Provided material:
============

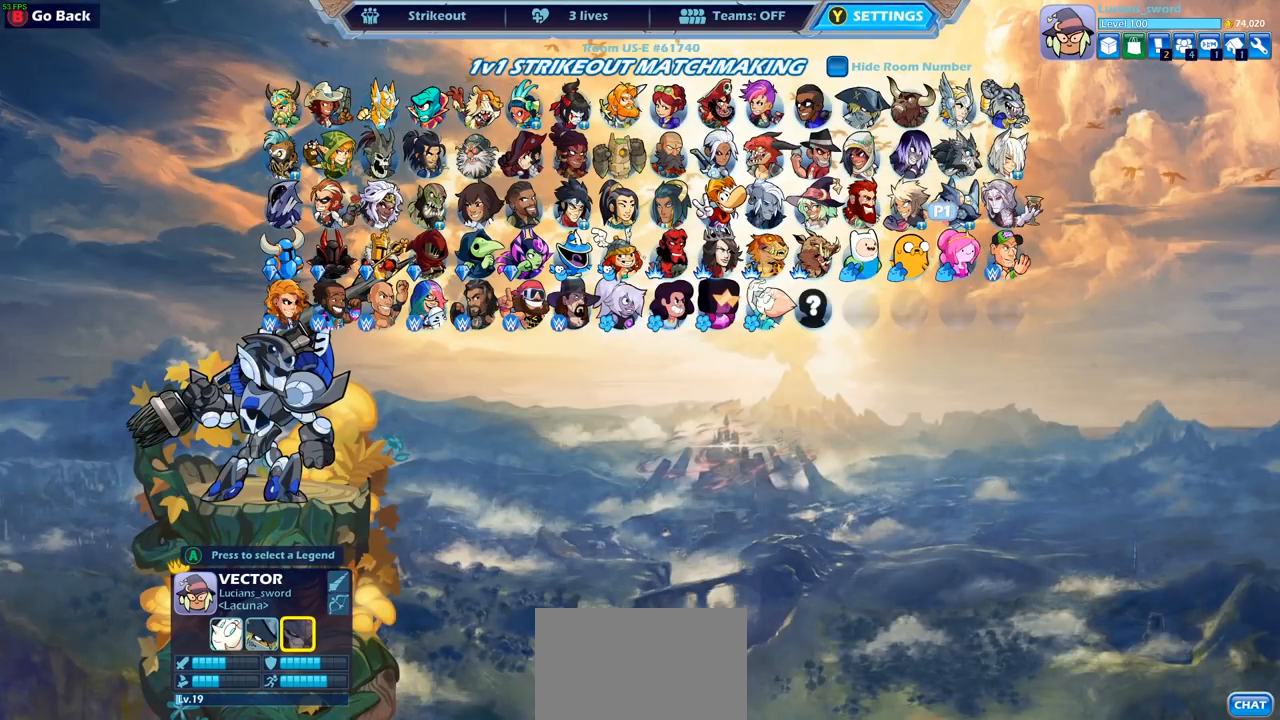
{"buttons": ["DPAD_RIGHT"], "left_stick": "center", "right_stick": "center", "events": [[150, "DPAD_LEFT", "down"], [233, "DPAD_LEFT", "up"], [433, "DPAD_RIGHT", "down"]]}
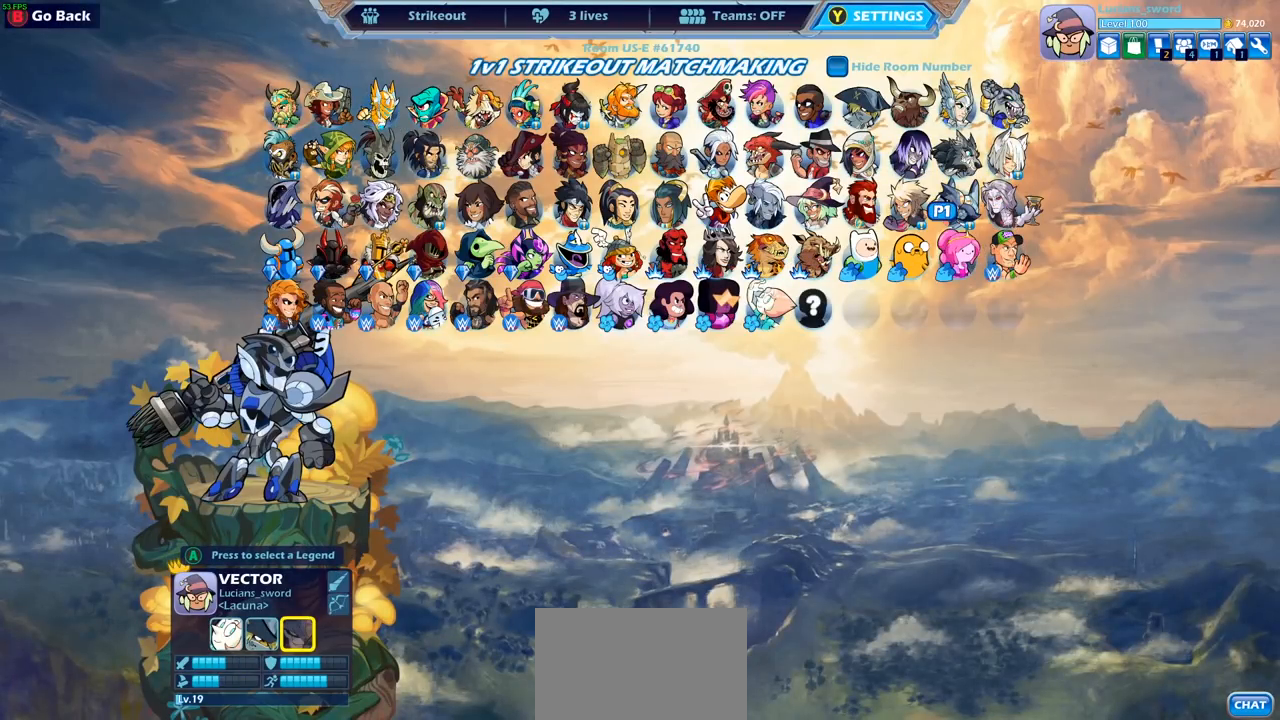
{"buttons": [], "left_stick": "center", "right_stick": "center", "events": [[50, "DPAD_RIGHT", "up"], [233, "DPAD_RIGHT", "down"], [300, "DPAD_RIGHT", "up"]]}
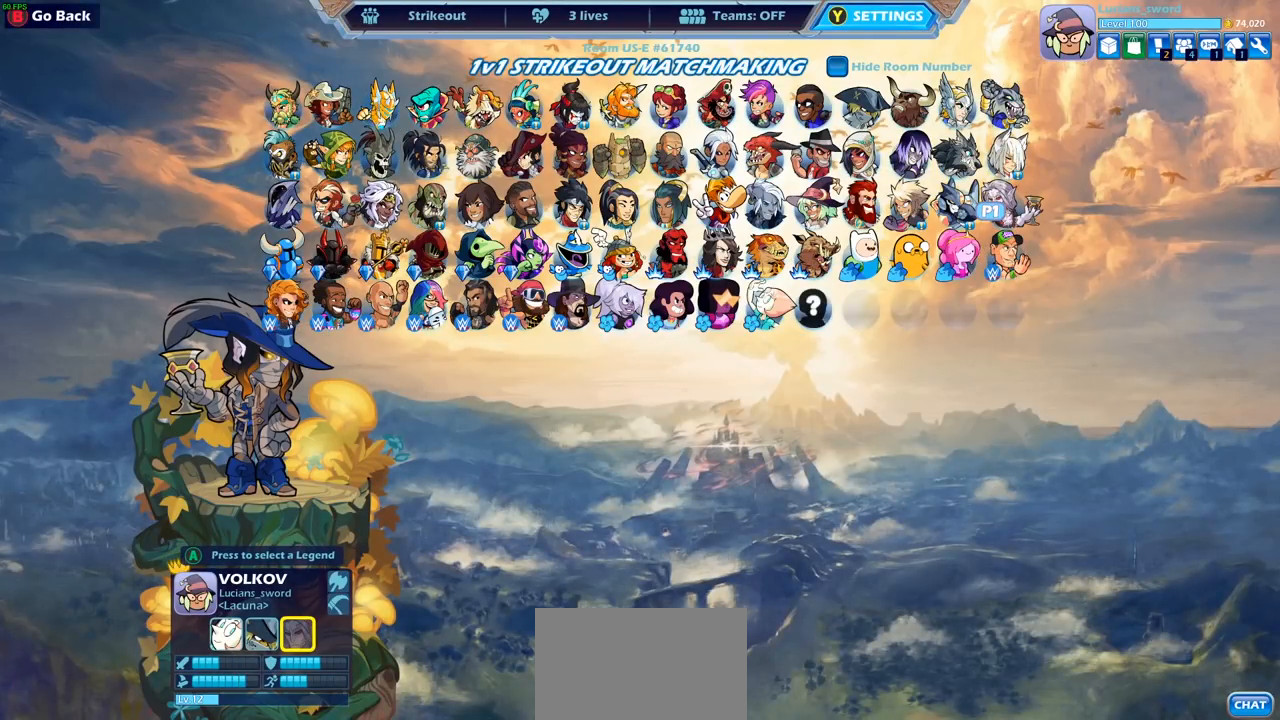
{"buttons": [], "left_stick": "center", "right_stick": "center", "events": []}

============

Work instruction: Reproduce the full listing above verbatim, with no pictures included.

Task output:
{"buttons": ["DPAD_RIGHT"], "left_stick": "center", "right_stick": "center", "events": [[150, "DPAD_LEFT", "down"], [233, "DPAD_LEFT", "up"], [433, "DPAD_RIGHT", "down"]]}
{"buttons": [], "left_stick": "center", "right_stick": "center", "events": [[50, "DPAD_RIGHT", "up"], [233, "DPAD_RIGHT", "down"], [300, "DPAD_RIGHT", "up"]]}
{"buttons": [], "left_stick": "center", "right_stick": "center", "events": []}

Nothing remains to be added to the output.